A maquiagem foi outro ponto que me tirou o sono. Eu sabia que seria impossível fazer uma maquiagem de noiva com produtos 100% naturais, veganos ou que ao menos não testavam em animais. As profissionais prezam pela qualidade, e muito do que se pensa como “qualidade” está em utilizar somente produtos importados, de marcas chiques europeias ou estadunidenses, mas que não são nada compromissadas com o bem-estar animal.
De fato, as maquiagens naturais não têm a durabilidade exigida para uma festa de casamento. Contudo, há maquiagens não-naturais veganas brasileiras que possuem uma qualidade sublime, que concorre com aquelas chiques, como a QDB e O ‘Boticário.
Escutei conselhos como, é somente um dia, não se culpe; no dia a dia você não usa esses produtos, então não tem problema; é melhor não arriscar e deixar a profissional fazer o trabalho com os produtos com os quais ela já está acostumada. E assim foi. A maquiagem ficou linda, durou a festa toda e eu tentei sublimar todas aquelas questões. Porém, acredito que, se eu procurasse melhor, eu encontraria alguma profissional que utilizasse produtos veganos ou que não testam em animais.
Por fim, com o buquê, eu consegui encomendar um que tivesse algumas rosas e o restante em folhas e flores secas e capim dos pampas. Hoje, ele virou um enfeite no nosso quarto. Um buquê tradicional vai parar no lixo em questão de dias.

A comemoração pós-Igreja
Resolvemos fazer uma comemoração pós-casamento na Igreja Católica, que possuiu um grande valor para a gente.

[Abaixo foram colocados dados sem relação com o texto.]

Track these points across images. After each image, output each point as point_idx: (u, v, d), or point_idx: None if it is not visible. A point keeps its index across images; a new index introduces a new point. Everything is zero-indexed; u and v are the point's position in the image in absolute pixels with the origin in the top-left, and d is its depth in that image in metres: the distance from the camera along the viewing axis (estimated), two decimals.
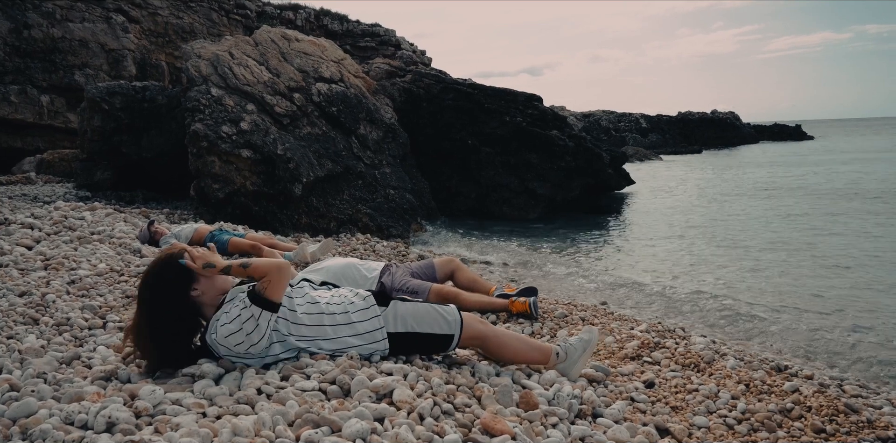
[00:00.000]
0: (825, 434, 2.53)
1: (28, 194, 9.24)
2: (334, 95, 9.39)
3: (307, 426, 1.89)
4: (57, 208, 6.33)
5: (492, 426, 2.04)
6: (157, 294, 2.33)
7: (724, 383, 3.05)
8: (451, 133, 11.44)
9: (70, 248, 4.53)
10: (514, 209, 11.50)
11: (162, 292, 2.33)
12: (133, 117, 9.71)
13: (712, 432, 2.52)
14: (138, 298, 2.37)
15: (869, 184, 16.00)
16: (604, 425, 2.40)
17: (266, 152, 7.89)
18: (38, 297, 3.28)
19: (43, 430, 1.74)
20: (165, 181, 10.05)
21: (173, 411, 1.94)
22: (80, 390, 2.04)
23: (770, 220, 10.91)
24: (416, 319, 2.62)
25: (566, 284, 6.37)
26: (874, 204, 12.44)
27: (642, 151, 31.04)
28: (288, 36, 10.07)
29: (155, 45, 16.42)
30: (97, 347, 2.66)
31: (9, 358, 2.41)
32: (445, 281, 4.33)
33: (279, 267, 2.33)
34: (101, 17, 15.02)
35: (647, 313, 5.20)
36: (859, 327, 4.89)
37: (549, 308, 4.41)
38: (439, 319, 2.64)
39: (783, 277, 6.65)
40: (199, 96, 8.17)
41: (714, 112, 49.07)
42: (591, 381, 2.88)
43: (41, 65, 13.93)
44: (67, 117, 14.00)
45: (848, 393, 3.00)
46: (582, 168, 11.94)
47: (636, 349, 3.53)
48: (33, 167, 12.65)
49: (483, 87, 12.10)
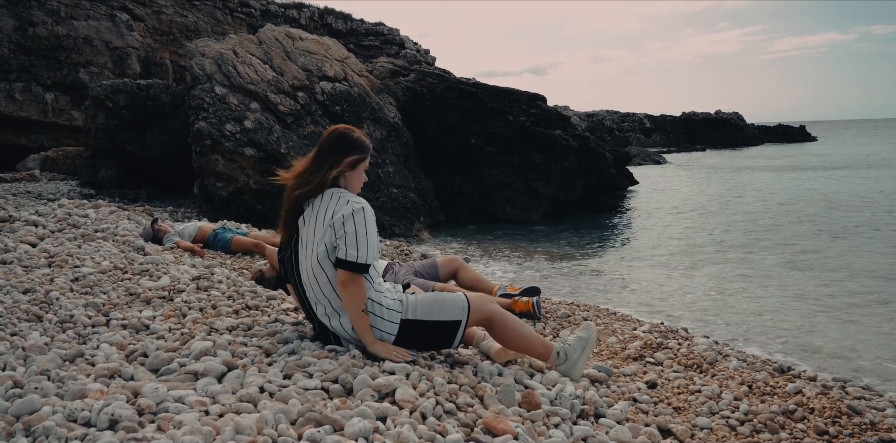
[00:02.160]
0: (828, 436, 2.52)
1: (32, 192, 9.26)
2: (338, 94, 9.39)
3: (309, 425, 1.89)
4: (61, 206, 6.35)
5: (494, 426, 2.04)
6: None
7: (727, 384, 3.04)
8: (454, 132, 11.44)
9: (74, 245, 4.54)
10: (517, 209, 11.49)
11: None
12: (137, 115, 9.73)
13: (715, 433, 2.52)
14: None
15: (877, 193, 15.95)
16: (606, 425, 2.40)
17: (269, 151, 7.89)
18: (42, 294, 3.28)
19: (46, 427, 1.74)
20: (169, 179, 10.07)
21: (176, 409, 1.94)
22: (83, 387, 2.04)
23: (774, 220, 10.89)
24: (426, 308, 2.64)
25: (569, 284, 6.36)
26: (886, 210, 12.42)
27: (645, 151, 31.00)
28: (292, 34, 10.08)
29: (159, 43, 16.44)
30: (100, 344, 2.67)
31: (12, 355, 2.41)
32: (448, 280, 4.33)
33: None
34: (105, 14, 15.04)
35: (649, 314, 5.19)
36: (863, 329, 4.88)
37: (552, 308, 4.41)
38: (447, 306, 2.64)
39: (787, 279, 6.64)
40: (203, 94, 8.18)
41: (718, 112, 48.97)
42: (594, 381, 2.88)
43: (46, 62, 13.96)
44: (72, 115, 14.03)
45: (851, 395, 2.99)
46: (585, 168, 11.93)
47: (639, 350, 3.52)
48: (37, 165, 12.68)
49: (486, 86, 12.08)
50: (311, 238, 2.60)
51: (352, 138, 2.67)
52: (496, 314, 2.71)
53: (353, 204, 2.55)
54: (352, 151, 2.64)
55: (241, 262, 5.24)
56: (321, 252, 2.57)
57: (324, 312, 2.66)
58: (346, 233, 2.50)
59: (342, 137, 2.66)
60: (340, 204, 2.56)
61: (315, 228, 2.59)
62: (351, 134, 2.68)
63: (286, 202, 2.68)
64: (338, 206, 2.56)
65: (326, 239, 2.55)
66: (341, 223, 2.51)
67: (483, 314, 2.69)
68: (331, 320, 2.65)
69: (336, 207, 2.56)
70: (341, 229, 2.51)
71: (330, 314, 2.64)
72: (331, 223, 2.53)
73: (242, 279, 4.24)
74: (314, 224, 2.60)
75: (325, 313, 2.65)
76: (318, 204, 2.62)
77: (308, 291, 2.66)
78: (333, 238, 2.53)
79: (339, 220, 2.52)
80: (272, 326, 3.05)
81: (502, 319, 2.72)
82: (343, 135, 2.67)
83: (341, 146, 2.64)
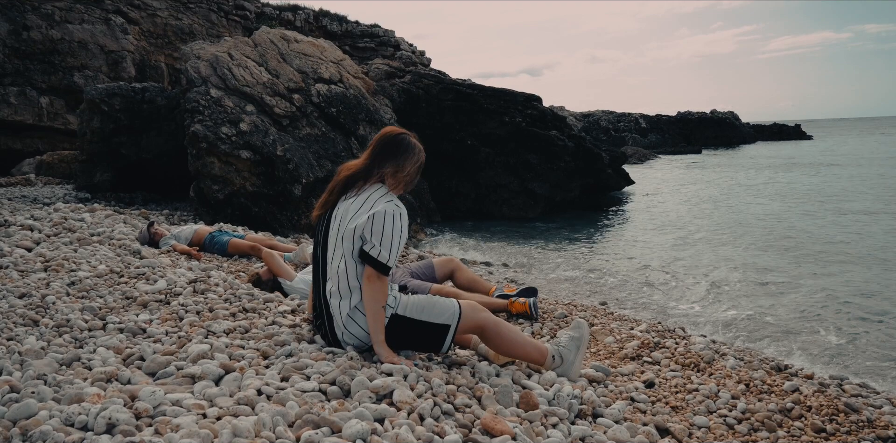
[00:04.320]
0: (825, 434, 2.53)
1: (28, 196, 9.24)
2: (334, 96, 9.39)
3: (307, 427, 1.89)
4: (57, 210, 6.33)
5: (492, 427, 2.04)
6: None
7: (724, 382, 3.05)
8: (450, 134, 11.45)
9: (70, 249, 4.53)
10: (514, 209, 11.50)
11: None
12: (132, 119, 9.71)
13: (712, 432, 2.52)
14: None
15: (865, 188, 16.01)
16: (604, 425, 2.40)
17: (265, 153, 7.89)
18: (38, 298, 3.28)
19: (43, 431, 1.73)
20: (165, 182, 10.05)
21: (173, 412, 1.94)
22: (80, 391, 2.04)
23: (772, 219, 10.92)
24: (417, 308, 2.66)
25: (566, 284, 6.37)
26: (874, 204, 12.46)
27: (642, 151, 31.04)
28: (287, 37, 10.08)
29: (154, 46, 16.42)
30: (97, 348, 2.66)
31: (9, 360, 2.41)
32: (445, 281, 4.32)
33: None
34: (100, 18, 15.02)
35: (646, 313, 5.20)
36: (860, 327, 4.89)
37: (549, 309, 4.41)
38: (437, 310, 2.65)
39: (783, 278, 6.65)
40: (198, 97, 8.17)
41: (713, 112, 49.08)
42: (592, 381, 2.88)
43: (40, 66, 13.93)
44: (67, 119, 14.00)
45: (848, 392, 3.00)
46: (581, 168, 11.94)
47: (636, 349, 3.53)
48: (33, 169, 12.65)
49: (482, 87, 12.10)
50: (346, 217, 2.65)
51: (413, 146, 2.77)
52: (488, 322, 2.72)
53: (396, 206, 2.62)
54: (412, 157, 2.75)
55: (238, 265, 5.23)
56: (348, 232, 2.62)
57: (332, 288, 2.67)
58: (383, 232, 2.55)
59: (405, 143, 2.75)
60: (384, 201, 2.63)
61: (352, 209, 2.65)
62: (412, 140, 2.78)
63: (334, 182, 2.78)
64: (380, 199, 2.64)
65: (360, 224, 2.59)
66: (381, 218, 2.56)
67: (474, 323, 2.70)
68: (332, 298, 2.67)
69: (378, 199, 2.64)
70: (379, 224, 2.56)
71: (335, 292, 2.66)
72: (372, 212, 2.58)
73: (239, 282, 4.24)
74: (353, 203, 2.66)
75: (332, 290, 2.67)
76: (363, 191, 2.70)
77: (329, 263, 2.69)
78: (370, 231, 2.57)
79: (380, 212, 2.57)
80: (269, 328, 3.05)
81: (495, 327, 2.73)
82: (405, 140, 2.76)
83: (405, 150, 2.74)
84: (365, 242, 2.58)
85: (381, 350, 2.55)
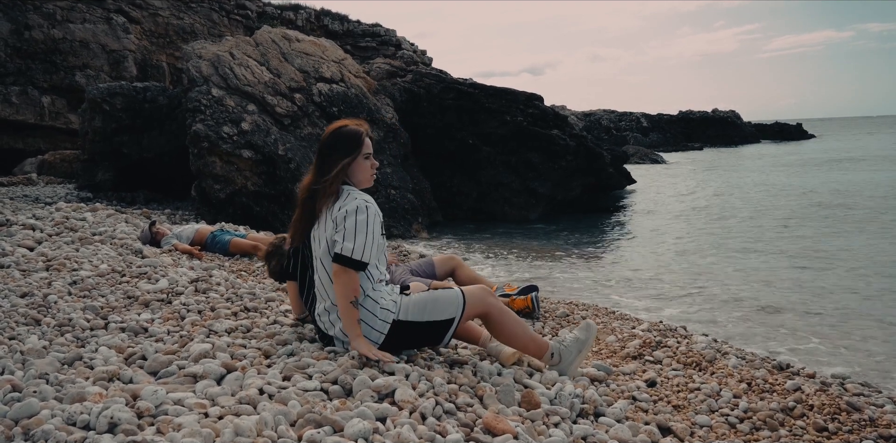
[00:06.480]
0: (827, 433, 2.53)
1: (29, 195, 9.25)
2: (335, 96, 9.39)
3: (309, 426, 1.89)
4: (58, 209, 6.34)
5: (494, 426, 2.04)
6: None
7: (726, 381, 3.04)
8: (451, 133, 11.44)
9: (72, 249, 4.53)
10: (515, 209, 11.49)
11: None
12: (134, 118, 9.72)
13: (714, 431, 2.52)
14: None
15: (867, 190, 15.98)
16: (606, 424, 2.40)
17: (267, 153, 7.89)
18: (40, 298, 3.28)
19: (45, 430, 1.74)
20: (167, 182, 10.06)
21: (175, 412, 1.94)
22: (82, 390, 2.04)
23: (770, 220, 10.90)
24: (419, 308, 2.62)
25: (567, 283, 6.37)
26: (866, 202, 12.45)
27: (643, 150, 31.00)
28: (288, 36, 10.08)
29: (156, 45, 16.43)
30: (99, 347, 2.66)
31: (11, 359, 2.41)
32: (445, 279, 4.31)
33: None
34: (101, 17, 15.03)
35: (648, 312, 5.20)
36: (860, 326, 4.89)
37: (551, 308, 4.41)
38: (440, 305, 2.62)
39: (785, 277, 6.64)
40: (199, 97, 8.18)
41: (715, 111, 49.00)
42: (593, 380, 2.88)
43: (42, 66, 13.95)
44: (68, 118, 14.02)
45: (850, 391, 2.99)
46: (583, 167, 11.93)
47: (638, 348, 3.53)
48: (34, 168, 12.67)
49: (483, 86, 12.09)
50: (322, 235, 2.64)
51: (340, 138, 2.66)
52: (493, 308, 2.69)
53: (358, 201, 2.58)
54: (340, 153, 2.64)
55: (240, 264, 5.23)
56: (324, 248, 2.62)
57: (323, 307, 2.67)
58: (345, 228, 2.53)
59: (330, 140, 2.67)
60: (348, 200, 2.60)
61: (326, 225, 2.63)
62: (339, 132, 2.68)
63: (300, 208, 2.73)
64: (345, 202, 2.61)
65: (328, 234, 2.59)
66: (343, 218, 2.55)
67: (481, 308, 2.67)
68: (325, 316, 2.67)
69: (343, 202, 2.61)
70: (342, 224, 2.55)
71: (329, 310, 2.65)
72: (334, 217, 2.58)
73: (241, 281, 4.24)
74: (325, 221, 2.63)
75: (325, 309, 2.67)
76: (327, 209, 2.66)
77: (317, 283, 2.70)
78: (333, 232, 2.57)
79: (341, 215, 2.56)
80: (271, 327, 3.05)
81: (499, 315, 2.70)
82: (331, 136, 2.67)
83: (330, 150, 2.65)
84: (333, 244, 2.58)
85: (358, 343, 2.50)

Por ter sido no estado natal do meu companheiro, eu conhecia pouca coisa e acabei gastando muito tempo para pesquisar fornecedores. Por outro lado, tive a total liberdade para fazer algo mais do meu jeito, com menos impactos ambientais e com preços mais acessíveis.
A decoração foi 100% sustentável. O decorador utilizou somente as tais folhas e flores secas. A única folhagem natural eram folhas de salgueiro, que ele catava na estrada. Ficou perfeita.

Compramos salgadinhos, tortas, docinhos e bolos 100% veganos. Se agradou a todo mundo, infelizmente, acho que não. Acredito que teremos que percorrer um longo caminho para nos tornarmos menos dependentes de produtos de origem animal. A nossa memória afetiva sempre nos remete a comidas que comíamos desde a infância, repletas de animais e de seus derivados.
É um processo para quem coloca a ética antes do prazer, o que é, sim, muito difícil.
Uma conclusão a que cheguei foi a de que, talvez, fazer uma festa menor, em um local mais rústico, menos pomposo, e com contratos independentes facilitaria nosso controle sobre os fornecedores e obteríamos mais poder de escolha. A ideia de “mini-wedding” parece agradar a casais que pretendem não gastar tanto e que querem estar mais à frente da organização.
Contudo, em um relacionamento, vontades, desejos e sonhos devem encontrar um equilíbrio. Meu companheiro realizou um sonho e o sonho dele acabou se tornando o meu também. Para a nossa festa, fizemos o possível. Não o suficiente, mas o que esteve ao nosso alcance.